The earliest records of Influenza symptoms
This viral disease is as old as human evolution. The most believable account of how it began is the theory that it must have occurred when humans started owning animals. Hence, the animal to human path of infection. Ancient Greek doctor Hippocrates kept the first record of influenza symptoms around 2400 years ago. Herodotus, the ancient Greek historian, observed the same thing, too, around the same time.

Influenza in the Middle Ages
In Eastern Europe the first influenza epidemic was recorded in the 1580s. Experts believe it began in Russia and later spread out to Central Europe and Africa. The epidemic killed hundreds of thousands. While he was treating patients coming down with Spanish flu in 1918, Dr. J.S. Koen noted that human and pig influenza symptoms were the same.
Influenza in the 20th Century
It was not until 1931 that the orthomyxoviridae strain of the virus was discovered. The strain was first observed by Richard Shope. Dr. Shope started by studying influenza symptoms in pigs in 1928 with N. McBryde. But Dr. Mc Bryde gave up untimely. Dr. Shopes carried on all by himself. He took mucus samples from infected pigs. Then he infected healthy pigs with the virus. Dr. Shope then proved that influenza was caused by a virus.

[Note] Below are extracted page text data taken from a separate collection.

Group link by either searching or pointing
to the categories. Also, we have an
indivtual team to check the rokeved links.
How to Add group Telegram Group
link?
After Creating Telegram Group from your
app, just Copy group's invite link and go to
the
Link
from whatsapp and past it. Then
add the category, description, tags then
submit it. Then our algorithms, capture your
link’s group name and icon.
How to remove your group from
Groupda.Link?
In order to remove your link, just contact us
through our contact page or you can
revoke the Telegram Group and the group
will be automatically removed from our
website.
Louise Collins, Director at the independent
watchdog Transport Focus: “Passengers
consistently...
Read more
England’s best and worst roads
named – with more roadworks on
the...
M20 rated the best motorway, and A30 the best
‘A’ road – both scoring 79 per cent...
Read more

Meanwhile, a British team led by Dr. Patrick Laidlaw was able to isolate the influenza virus from humans in 1933. In 1944 the first successful attempt at making a cure for influenza was done by Thomas Francis Jr. and a team of experts from the University of Michigan. They based their work on an earlier experiment by Frank Macfarlane Burnet. Burnet found out that when he cultured the influenza virus in a fertilized chicken egg, it could not infect.
The three main types of Influenza viruses
Influenza virus has three types: A. B, and C. Of all the types, A is the most flexible. It can thrive anywhere. At present there are about 15 HA serotypes and 9 NA serotypes. Because the virus continues to mutate, unknown subtypes already exist.

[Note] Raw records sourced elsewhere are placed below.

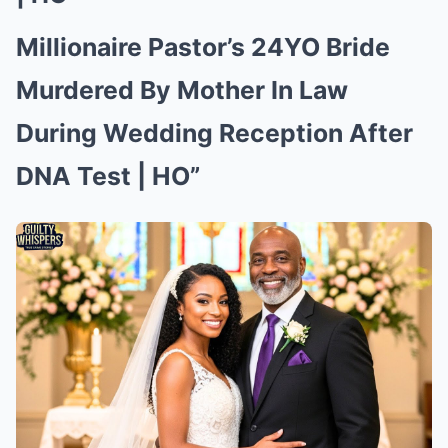
Millionaire Pastor’s 24YO Bride
Murdered By Mother In Law
During Wedding Reception After
DNA Test | HO”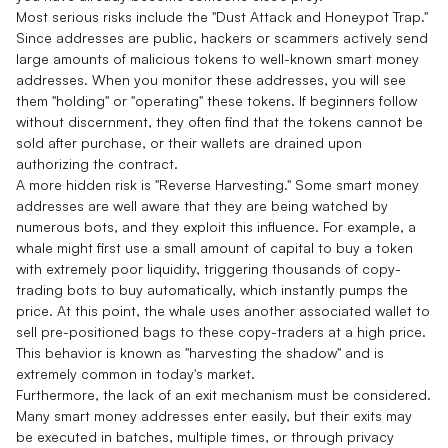
Most serious risks include the "Dust Attack and Honeypot Trap."
Since addresses are public, hackers or scammers actively send
large amounts of malicious tokens to well-known smart money
addresses. When you monitor these addresses, you will see
them "holding" or "operating" these tokens. If beginners follow
without discernment, they often find that the tokens cannot be
sold after purchase, or their wallets are drained upon
authorizing the contract.
A more hidden risk is "Reverse Harvesting." Some smart money
addresses are well aware that they are being watched by
numerous bots, and they exploit this influence. For example, a
whale might first use a small amount of capital to buy a token
with extremely poor liquidity, triggering thousands of copy-
trading bots to buy automatically, which instantly pumps the
price. At this point, the whale uses another associated wallet to
sell pre-positioned bags to these copy-traders at a high price.
This behavior is known as "harvesting the shadow" and is
extremely common in today's market.
Furthermore, the lack of an exit mechanism must be considered.
Many smart money addresses enter easily, but their exits may
be executed in batches, multiple times, or through privacy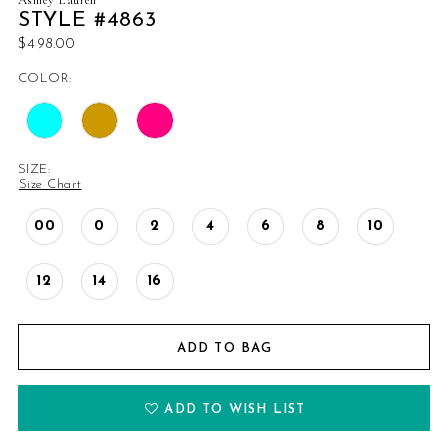
STYLE #4863
$498.00
COLOR:
SIZE:
Size Chart
00
0
2
4
6
8
10
12
14
16
ADD TO BAG
ADD TO WISH LIST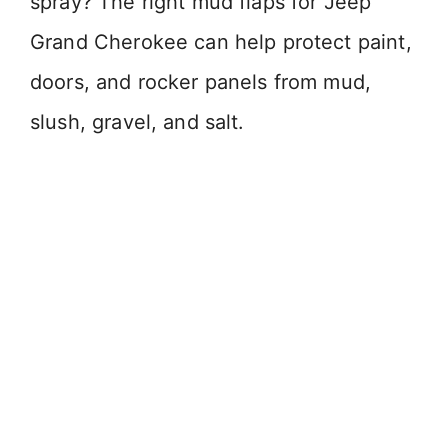
spray? The right mud flaps for Jeep
Grand Cherokee can help protect paint,
doors, and rocker panels from mud,
slush, gravel, and salt.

Type B influenza infects only mammals and is less virulent than Type A. Type B has no known serotypes. Type C virus infects humans but rarely causes a serious disease. Neither has it any known serotypes.
Traits of Influenza virus
The influenza virus is about 80 to 120 nanometers in diameter. It is therefore extremely small. Under the microscope it appears spherical, sometimes appearing as a very small filament. The virus’s outer side has a fatty layer that is covered with glycoprotein spikes. There is a line of proteins deep in the fatty layer.
Influenza epidemics in the modern times
Compared with epidemics in the past, modern flu epidemics are less deadly and massive in scale. Modern medicine has done so much to stop the spread of virulent virus. However, some of the worst flu epidemics that happened within the last century were the Asian Flu of 1957, the Hong Kong Flu of 1968, and the great Swine Flu of New Jersey in 1976. Russia had its share in 1977.
The latest flu epidemic to scare the world is the H1N1 virus. So far studies about its origins remain unclear.